Dear Imprudence: Oh No, It’s the Pronunciation Police!

The following appeared in Slate’s “Dear Prudence” advice column chat-room supplement fairly recently:

Chicago: We have a close friend who is prone to embarrassing malapropisms that surpass even the best Norm Crosby bit. These are not innocent and simple mispronunciations—but ugly mangling of words including misuse and lack of understanding of the meaning of some words. I know that many words have multiple pronunciations and meanings, but this is beyond brutal. Some of them are funny, some are faux pas that make you wince and want to help. We used to try to help by repeating the word correctly in conversation after she had mangled it. No success. We have tried the direct approach—like a teacher—but this was rebuffed. We never did any of this in public but in private, away from others. And we picked our spots—only bringing up the worst cases. But she takes offense and continues mispronouncing words and inserting them in conversation where they don’t belong. Recently, my wife used the word adept, and now our friend mispronounces it and uses it like apt. It is like she has her own language. My wife has stopped trying to correct her. Her husband is no help and does the same thing on a smaller scale. I refuse to throw in the towel as I can’t understand why anyone would not want to expand their vocabulary—correctly. I would want to know if I was saying tenor for tenure and FOIL-AGE for any of the many accepted versions of foliage. We are 57 and of sound mind. She does not have a hearing problem.
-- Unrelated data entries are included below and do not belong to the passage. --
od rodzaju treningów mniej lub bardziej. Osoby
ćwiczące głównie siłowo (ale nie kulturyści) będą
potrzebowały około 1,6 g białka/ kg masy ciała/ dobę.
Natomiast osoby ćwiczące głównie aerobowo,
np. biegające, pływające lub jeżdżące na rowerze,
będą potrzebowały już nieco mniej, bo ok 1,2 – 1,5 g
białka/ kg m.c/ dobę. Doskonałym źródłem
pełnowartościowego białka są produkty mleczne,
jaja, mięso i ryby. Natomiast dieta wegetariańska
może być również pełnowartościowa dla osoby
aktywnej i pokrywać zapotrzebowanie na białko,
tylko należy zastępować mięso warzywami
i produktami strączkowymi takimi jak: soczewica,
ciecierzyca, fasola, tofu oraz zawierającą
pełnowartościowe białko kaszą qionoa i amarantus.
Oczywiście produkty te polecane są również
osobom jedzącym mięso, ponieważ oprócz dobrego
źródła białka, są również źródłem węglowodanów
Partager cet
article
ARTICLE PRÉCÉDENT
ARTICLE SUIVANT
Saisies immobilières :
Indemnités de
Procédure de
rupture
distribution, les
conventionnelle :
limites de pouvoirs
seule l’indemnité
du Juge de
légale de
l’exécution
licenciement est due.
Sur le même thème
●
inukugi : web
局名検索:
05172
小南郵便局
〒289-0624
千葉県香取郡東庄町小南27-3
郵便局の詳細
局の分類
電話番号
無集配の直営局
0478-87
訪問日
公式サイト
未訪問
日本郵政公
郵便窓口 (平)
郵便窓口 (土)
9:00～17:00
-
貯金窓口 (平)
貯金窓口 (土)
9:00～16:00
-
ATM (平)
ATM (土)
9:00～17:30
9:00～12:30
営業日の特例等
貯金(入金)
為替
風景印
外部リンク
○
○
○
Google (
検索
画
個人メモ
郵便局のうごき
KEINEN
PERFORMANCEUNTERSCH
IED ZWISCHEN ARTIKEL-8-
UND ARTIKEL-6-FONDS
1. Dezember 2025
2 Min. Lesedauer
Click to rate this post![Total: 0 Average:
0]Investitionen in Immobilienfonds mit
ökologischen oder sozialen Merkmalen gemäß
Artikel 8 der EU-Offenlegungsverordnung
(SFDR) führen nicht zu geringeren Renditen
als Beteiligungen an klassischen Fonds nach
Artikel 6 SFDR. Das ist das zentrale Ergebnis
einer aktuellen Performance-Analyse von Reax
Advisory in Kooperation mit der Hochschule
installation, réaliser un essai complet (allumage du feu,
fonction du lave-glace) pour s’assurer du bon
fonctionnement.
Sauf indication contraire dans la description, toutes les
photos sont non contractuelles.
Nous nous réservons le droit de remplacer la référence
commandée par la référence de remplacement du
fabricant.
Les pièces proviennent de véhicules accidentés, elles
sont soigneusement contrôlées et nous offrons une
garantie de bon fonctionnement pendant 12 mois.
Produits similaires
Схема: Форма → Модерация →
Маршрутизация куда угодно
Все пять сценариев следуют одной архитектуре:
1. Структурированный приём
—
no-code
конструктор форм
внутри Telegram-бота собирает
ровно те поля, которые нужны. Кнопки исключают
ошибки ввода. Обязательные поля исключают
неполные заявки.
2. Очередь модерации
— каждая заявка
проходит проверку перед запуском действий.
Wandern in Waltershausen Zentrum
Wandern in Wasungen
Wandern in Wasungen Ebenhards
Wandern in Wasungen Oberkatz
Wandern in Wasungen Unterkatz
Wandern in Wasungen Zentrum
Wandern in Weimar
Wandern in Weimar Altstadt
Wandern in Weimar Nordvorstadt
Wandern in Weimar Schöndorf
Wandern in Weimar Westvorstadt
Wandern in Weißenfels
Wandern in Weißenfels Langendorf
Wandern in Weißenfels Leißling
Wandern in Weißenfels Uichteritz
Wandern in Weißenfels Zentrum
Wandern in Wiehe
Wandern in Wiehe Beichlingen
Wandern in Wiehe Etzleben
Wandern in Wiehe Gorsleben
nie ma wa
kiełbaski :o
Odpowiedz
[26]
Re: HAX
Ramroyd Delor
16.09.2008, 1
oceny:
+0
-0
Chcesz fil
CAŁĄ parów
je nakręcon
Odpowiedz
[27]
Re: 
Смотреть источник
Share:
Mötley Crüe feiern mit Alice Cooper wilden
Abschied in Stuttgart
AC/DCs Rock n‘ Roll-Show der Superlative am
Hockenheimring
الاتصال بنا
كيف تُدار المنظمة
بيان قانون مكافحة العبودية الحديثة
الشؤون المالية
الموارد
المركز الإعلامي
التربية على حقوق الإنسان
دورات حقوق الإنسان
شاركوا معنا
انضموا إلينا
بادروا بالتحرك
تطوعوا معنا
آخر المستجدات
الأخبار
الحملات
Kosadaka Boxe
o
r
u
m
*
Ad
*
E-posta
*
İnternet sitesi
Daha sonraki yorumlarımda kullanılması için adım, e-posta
There are so many problems here, I don’t even know where to begin. This “friend” is SO EMBARRASSING, nor does she take kindly to being corrected by her “well-meaning” pals who think her misuse of language is just terrible! Horrors!

One part that strikes me as uniquely troubling is this: “We are 57 and sound of mind.” Yes, because being 57 is supposed to automatically mean that one becomes not sound-of-mind? Soundness of mind, additionally, is one of those things where the meaning changes depending upon whom you talk to. Combined with the letter-writer’s utterly condescending attitude toward his “friend,” this sounds suspiciously like a trope that has been leveled for ages at PWDs, mostly by the temporarily abled who are so concerned about their welfare: If you’d just take my advice/listen to me/let me HELP you, you would get better. As has been proven time and time again, this is rarely true.

Now let’s look at the columnist’s response:

Emily Yoffe: Your friend probably has some sort of language processing disorder (there was speculation that the George Bush’s malapropisms, “I know you want to put food on your family,” etc., might have come from such a disorder), and all the schoolmarmish corrections in the world won’t “cure” her. It’s good you mention Norm Crosby, because he built an entire career on amusingly mangling language. I don’t know why you consider being with your friend “brutal.” It sounds as if you usually understand what she means, and when you don’t, you can ask for more context. Trying to keep a straight face seems like the biggest problem you face in socializing with her. So just be compassionate and let it go, and when you get in the car, you can laugh at her best neologisms.

Shockingly, I don’t totally hate this advice, despite Yoffe’s ill-fated attempts at snark/humor. She brings up an excellent point: If these “well-meaning” grammar cops think that being around this person (whom they call a friend) is such a trial, then why would they continue to be around this individual? To bolster their own sense of superiority? To show off their class privilege to this “friend” in the most ridiculous way possible? I have some issues with the “just laugh at her when she’s not around” suggestion, which seems almost needlessly rude–laughing at someone’s disability, furthermore, (which they often cannot control) is generally considered impolite for a reason.

But what the hell do I know? I’m just a person with several disabilities; if I’m lucky, perhaps a well-meaning TAB is writing a hand-wringing, oh-so-concerned letter to an advice columnist about me right this very second.